Currently, after the signing of the Paris Agreement Kazakhstan plans its ratification, which will be followed by researching ways for execution of national obligations and overcoming potential risks, which in turn will require the adoption of drastic measures to modernise all sectors of the national economy.

The discussion of these measures and mechanisms for implementation were discussed during the fourth meeting of the Council on the transition to green economy under the President of Kazakhstan, which was held in early July in Astana with participation of members from the government, scientists, businesses, international organisations and NGOs.

The participants of the meeting consider that fulfilment of the stated commitments to reduce the GHG emissions requires the development of a coherent strategy on transition to low-carbon development, which is comprised of comprehensive energy efficiency measures for all sectors of the economy, the development of renewable energy sources and improvement of the national emissions trading scheme (ETS).

Studies conducted by the Green Academy indicate that the most effective technological solutions that ensure both economic growth and emissions reduction include the transition to low-carbon or carbon-free fuels, decarbonisation of electricity generation, electrification of the economy and individual industries (transport, construction), improving efficiency of energy production and consumption, the use of carbon capture and storage technologies and the use of biofuels and other renewable energy sources. A special role is given to the task of preserving and increasing the CO2 absorption capacity in forestry and land use.

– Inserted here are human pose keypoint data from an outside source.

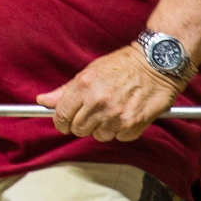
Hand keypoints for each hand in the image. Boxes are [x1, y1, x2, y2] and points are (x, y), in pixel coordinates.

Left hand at [35, 45, 183, 141]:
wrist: (157, 63)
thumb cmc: (123, 65)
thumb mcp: (89, 71)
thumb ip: (65, 91)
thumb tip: (43, 102)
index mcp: (84, 86)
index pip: (61, 116)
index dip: (60, 122)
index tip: (64, 122)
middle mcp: (99, 102)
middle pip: (78, 129)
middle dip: (82, 124)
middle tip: (92, 113)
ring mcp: (116, 115)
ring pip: (98, 136)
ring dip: (102, 128)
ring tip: (112, 111)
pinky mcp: (134, 125)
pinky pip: (119, 137)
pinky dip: (121, 130)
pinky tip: (125, 114)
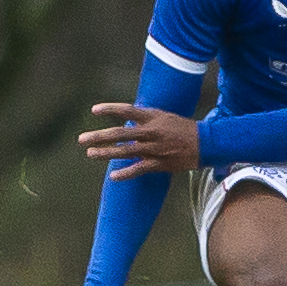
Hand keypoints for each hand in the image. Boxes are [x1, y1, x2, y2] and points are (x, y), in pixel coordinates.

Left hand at [79, 102, 200, 177]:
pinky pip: (139, 169)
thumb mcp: (162, 116)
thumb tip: (123, 121)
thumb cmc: (181, 128)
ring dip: (106, 153)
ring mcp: (154, 148)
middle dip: (99, 136)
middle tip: (81, 139)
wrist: (206, 143)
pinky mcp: (160, 163)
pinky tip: (112, 176)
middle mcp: (151, 132)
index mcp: (152, 117)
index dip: (110, 109)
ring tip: (90, 153)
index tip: (94, 110)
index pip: (127, 111)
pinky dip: (125, 173)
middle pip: (120, 134)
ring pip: (125, 151)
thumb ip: (143, 119)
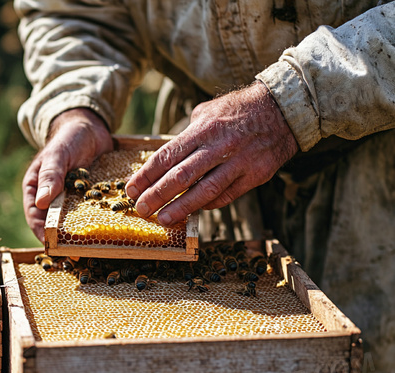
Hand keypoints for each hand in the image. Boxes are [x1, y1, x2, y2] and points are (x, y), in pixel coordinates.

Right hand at [23, 108, 112, 241]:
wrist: (90, 128)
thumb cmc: (67, 139)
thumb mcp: (57, 155)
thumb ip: (50, 175)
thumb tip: (41, 201)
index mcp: (36, 190)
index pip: (35, 218)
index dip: (43, 234)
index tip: (55, 247)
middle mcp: (52, 200)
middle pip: (55, 226)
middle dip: (65, 241)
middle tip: (78, 256)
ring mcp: (71, 201)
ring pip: (74, 224)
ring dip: (83, 236)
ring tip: (95, 251)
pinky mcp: (89, 200)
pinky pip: (93, 215)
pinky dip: (100, 224)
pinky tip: (111, 234)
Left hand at [125, 81, 298, 225]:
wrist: (284, 109)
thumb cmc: (238, 111)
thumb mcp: (207, 112)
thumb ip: (186, 135)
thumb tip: (165, 157)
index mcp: (202, 129)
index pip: (167, 156)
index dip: (146, 175)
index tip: (131, 189)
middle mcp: (219, 146)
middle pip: (181, 176)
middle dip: (157, 195)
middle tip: (140, 209)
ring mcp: (238, 162)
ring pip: (204, 190)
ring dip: (181, 207)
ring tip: (163, 219)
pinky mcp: (255, 175)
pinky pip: (227, 195)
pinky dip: (208, 205)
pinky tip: (193, 212)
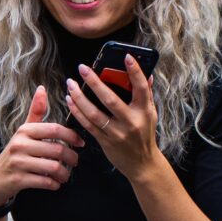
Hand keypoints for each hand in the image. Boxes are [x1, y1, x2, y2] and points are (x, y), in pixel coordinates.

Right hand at [0, 85, 83, 203]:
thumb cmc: (15, 153)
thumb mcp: (23, 132)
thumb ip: (36, 112)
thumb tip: (42, 88)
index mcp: (24, 130)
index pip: (54, 129)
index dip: (72, 136)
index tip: (80, 143)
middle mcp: (20, 144)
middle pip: (57, 149)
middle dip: (72, 158)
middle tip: (75, 162)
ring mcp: (18, 162)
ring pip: (53, 167)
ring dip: (65, 174)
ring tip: (65, 175)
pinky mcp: (18, 179)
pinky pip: (45, 182)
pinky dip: (55, 184)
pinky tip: (55, 183)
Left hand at [64, 54, 161, 181]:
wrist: (142, 164)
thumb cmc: (145, 135)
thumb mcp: (151, 114)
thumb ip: (147, 94)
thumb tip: (148, 74)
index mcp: (144, 111)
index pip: (141, 87)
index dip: (135, 71)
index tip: (126, 56)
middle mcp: (131, 121)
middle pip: (111, 99)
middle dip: (95, 82)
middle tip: (83, 68)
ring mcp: (117, 133)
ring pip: (94, 113)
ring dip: (79, 97)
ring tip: (70, 84)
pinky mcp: (106, 141)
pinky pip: (88, 125)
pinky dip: (78, 112)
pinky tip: (70, 101)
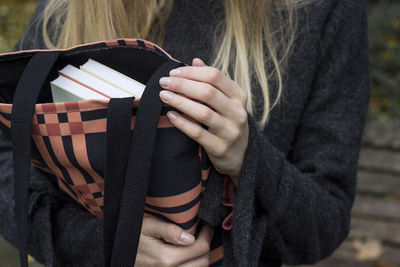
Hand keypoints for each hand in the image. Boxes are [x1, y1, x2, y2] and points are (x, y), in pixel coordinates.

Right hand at [135, 216, 213, 266]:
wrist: (118, 251)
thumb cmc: (131, 235)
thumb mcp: (147, 226)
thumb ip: (168, 230)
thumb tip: (190, 237)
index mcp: (166, 258)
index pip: (200, 248)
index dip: (207, 234)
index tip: (206, 224)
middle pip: (203, 262)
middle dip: (206, 246)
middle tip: (203, 232)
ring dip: (201, 257)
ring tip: (197, 243)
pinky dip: (193, 265)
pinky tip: (189, 255)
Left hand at [159, 58, 248, 186]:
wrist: (241, 156)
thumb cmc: (228, 123)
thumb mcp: (227, 101)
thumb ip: (212, 81)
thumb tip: (195, 61)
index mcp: (239, 96)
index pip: (215, 76)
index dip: (192, 72)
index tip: (174, 72)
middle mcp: (237, 112)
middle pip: (208, 92)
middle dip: (182, 85)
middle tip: (164, 82)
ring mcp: (230, 131)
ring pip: (202, 112)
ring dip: (180, 102)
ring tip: (164, 96)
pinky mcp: (220, 148)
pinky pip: (198, 133)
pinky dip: (182, 123)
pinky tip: (171, 115)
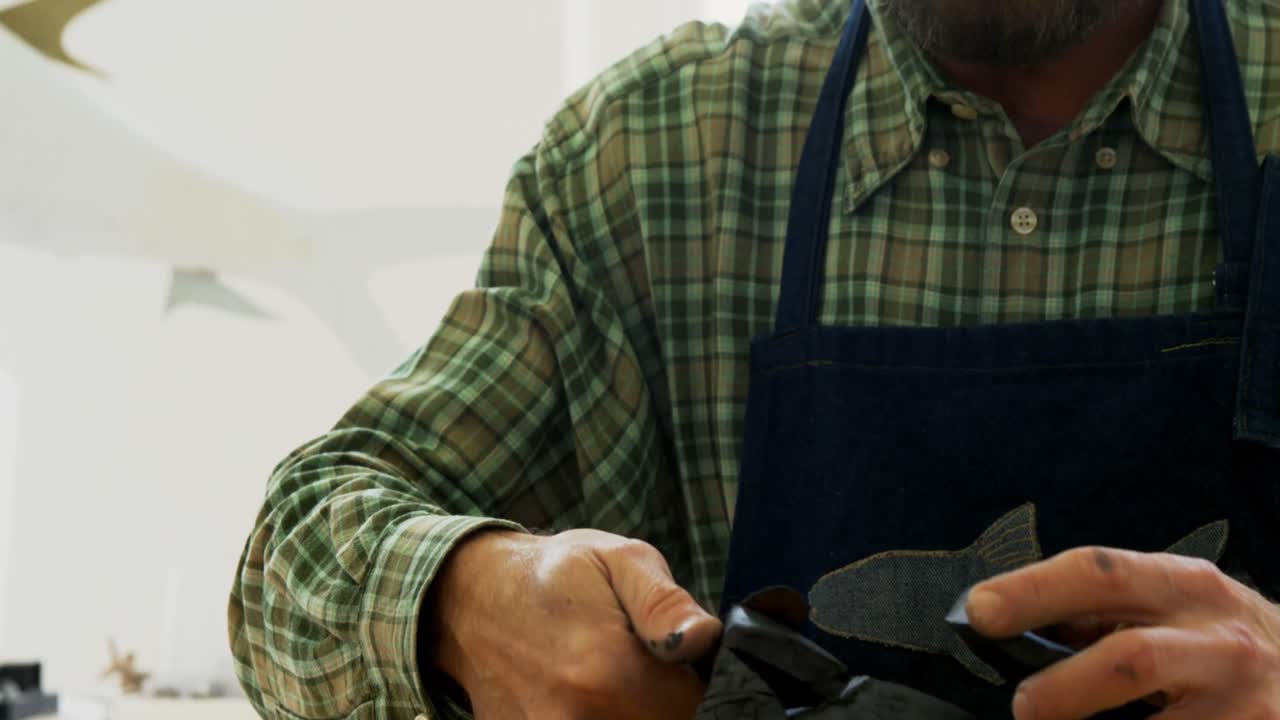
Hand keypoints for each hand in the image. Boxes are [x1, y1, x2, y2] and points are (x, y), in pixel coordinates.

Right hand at [426, 529, 721, 719]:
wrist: (470, 598)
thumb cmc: (553, 574)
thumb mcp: (619, 560)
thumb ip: (665, 603)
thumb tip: (704, 639)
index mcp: (607, 671)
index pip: (694, 705)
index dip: (697, 682)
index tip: (679, 659)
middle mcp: (578, 717)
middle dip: (664, 698)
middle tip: (643, 662)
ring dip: (632, 706)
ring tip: (612, 674)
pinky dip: (600, 714)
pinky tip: (585, 689)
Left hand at [966, 547, 1279, 718]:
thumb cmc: (1215, 640)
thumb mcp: (1171, 607)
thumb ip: (1103, 612)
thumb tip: (1007, 625)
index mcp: (1182, 584)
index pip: (1098, 573)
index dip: (1032, 590)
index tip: (978, 612)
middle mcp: (1218, 636)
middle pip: (1131, 658)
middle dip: (1064, 689)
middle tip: (1023, 708)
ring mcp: (1246, 699)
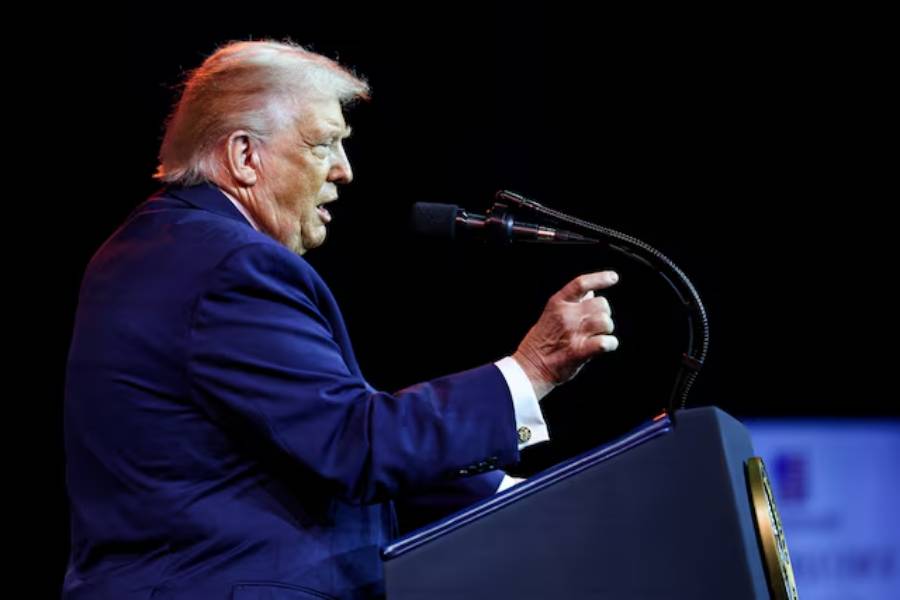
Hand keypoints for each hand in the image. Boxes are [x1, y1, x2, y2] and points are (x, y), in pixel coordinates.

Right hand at [513, 271, 618, 398]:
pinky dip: (610, 344)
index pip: (581, 284)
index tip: (613, 277)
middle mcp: (567, 316)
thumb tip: (590, 292)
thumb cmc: (540, 341)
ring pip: (606, 322)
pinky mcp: (580, 351)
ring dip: (607, 329)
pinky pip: (606, 342)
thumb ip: (571, 302)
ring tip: (598, 335)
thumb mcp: (550, 313)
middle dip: (604, 313)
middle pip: (600, 304)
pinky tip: (605, 346)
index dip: (600, 278)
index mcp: (557, 303)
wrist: (530, 366)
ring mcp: (574, 333)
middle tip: (597, 323)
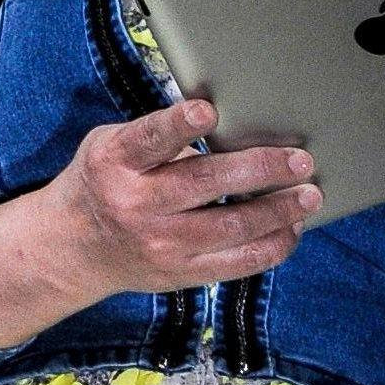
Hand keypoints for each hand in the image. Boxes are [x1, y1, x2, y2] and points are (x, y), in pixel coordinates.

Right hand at [48, 99, 320, 294]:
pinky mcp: (181, 274)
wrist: (74, 247)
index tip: (207, 110)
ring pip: (231, 226)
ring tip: (310, 194)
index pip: (149, 140)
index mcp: (115, 162)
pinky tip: (291, 228)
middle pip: (205, 183)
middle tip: (300, 159)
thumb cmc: (103, 180)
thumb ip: (158, 138)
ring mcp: (161, 244)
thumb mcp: (110, 145)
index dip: (178, 125)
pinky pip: (238, 264)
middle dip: (260, 169)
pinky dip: (272, 246)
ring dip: (279, 210)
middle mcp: (136, 204)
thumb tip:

One of the crucial decisions in promotion of low-carbon technologies will be the establishment of the International Green Technologies Centre on the basis of EXPO 2017 under the UN umbrella, which should become an international hub for the transfer of new technologies, knowledge and know-how in the field of climate technologies.

To sum up, it should be noted that the accession of Kazakhstan to the global climate agreement should be seen as an opportunity to modernise and diversify not only the energy industry, but also the entire economy of the country in order to enter the club of the globally competitive countries and to ensure the sustainability and improvement of the quality of life of present and future generations.